At the end of chapter 12 (“Hospitality”) in God in the Yard, L.L. Barkat suggests a writing exercise.
Begin with a simple jotting of the objects and people around you . . . Choose just one of the images and make a second list, focused particularly on the item’s attributes . . . Next, try writing a quick poem or vignette, beginning with the question, “God, are you in ______ ” . . . ? This isn’t about writing the perfect piece. It’s about playing with words and thoughts to open yourself to the presence and possibility of God and others. ~God in the Yard, p. 118-119
She tried it herself when she jotted down a list of objects and people around her.
She chose “radiator” and listed, “cold, cast iron, in the corner, still, rigid, in shadow, ivory-painted, 1930’s, molded circle designs, silent, shut down for the season.”
God, are you in the ivory stillness, pressed circles of cold iron, silent corner, shut-down season, shadows? Have you been rooted to this wooden floor since 1930, waiting, just… waiting?

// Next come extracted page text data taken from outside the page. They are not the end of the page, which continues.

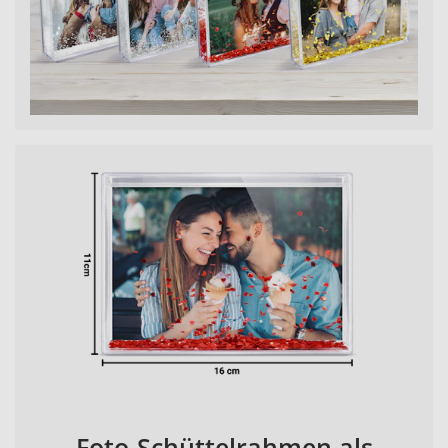
Foto-Schüttelrahmen als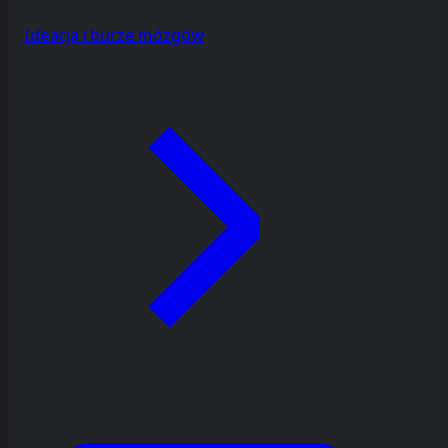
Ideacja i burze mózgów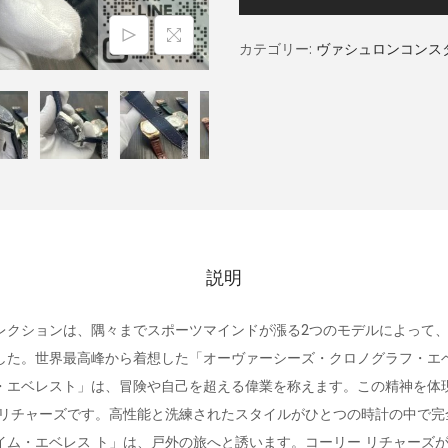
カテゴリー:
ヴァシュロンコンス
説明
レクションは、隅々までスポーツマインドが漲る2つのモデルによって
した。世界最高峰から着想した「オーヴァーシーズ・クロノグラフ・エ
・エベレスト」は、冒険や自己を超える偉業を称えます。この精神を体
 リチャーズです。高性能と洗練されたスタイルがひとつの時計の中で完
イム・エベレス ト」は、戸外の旅へと誘います。コーリー リチャーズ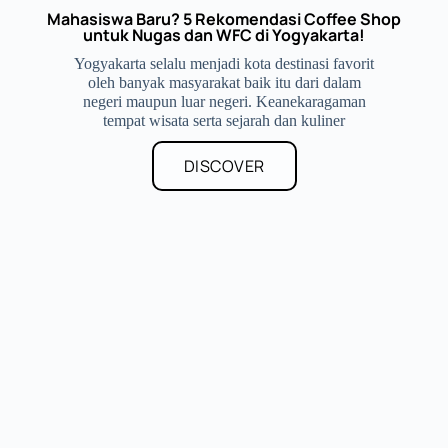
Mahasiswa Baru? 5 Rekomendasi Coffee Shop
untuk Nugas dan WFC di Yogyakarta!
Yogyakarta selalu menjadi kota destinasi favorit
oleh banyak masyarakat baik itu dari dalam
negeri maupun luar negeri. Keanekaragaman
tempat wisata serta sejarah dan kuliner
DISCOVER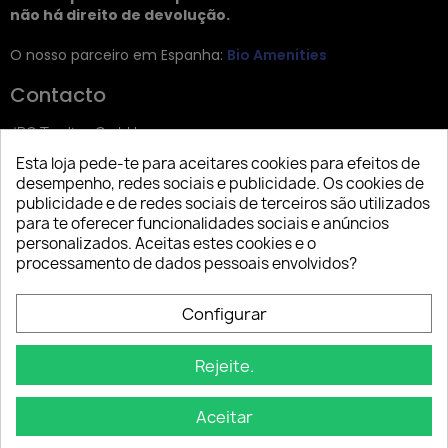
não há direito de devolução.
O nosso parceiro em Espanha:
Bio Amenities
Contacto
JRG Trading GmbH
Esta loja pede-te para aceitares cookies para efeitos de
Zietenstr. 9
desempenho, redes sociais e publicidade. Os cookies de
12244 Berlin
publicidade e de redes sociais de terceiros são utilizados
para te oferecer funcionalidades sociais e anúncios
Tel: +49 (0)30 2357 3470
personalizados. Aceitas estes cookies e o
info@top-amenities.com
processamento de dados pessoais envolvidos?
Configurar
Rejeite.
Aceitar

I looked around my kitchen and scrawled chicken lamp, window, table, high chair, Hoosier cabinet, bird feeder, refrigerator, cookie jar, coffee pot, egg carton, toaster.
I chose “Hoosier cabinet” and listed: white porcelain top, cool, frosted glass, grained wood, history, family, drawers, doors, knob, storage, corner.
And I played like so:
The Hoosier Cabinet
God, are you in the Hoosier cabinet
the porcelain white and cool
top rolled and history frosted?
Are you engrained in memories and
moved from house to house
to house to barn
to house to house
restored and cornered in my heart.
How did you begin?
Where do you call home?
What stories do you store?
The cabinet belonged to my husband’s great-grandparents, Frank and Carrie. He remembers that it sat in the big farmhouse and then the little one and then in the back kitchen of our current house where his mother did laundry. He does not remember it after this house was moved to its present spot until his parents gave it to us to restore. It very likely found a place in the barn for a few years along with the “rat cupboard,” which was used to store cow medicines.
Now it’s your turn to look around.
Make a list, choose an image, and fill in the blank. “God are you in ______?”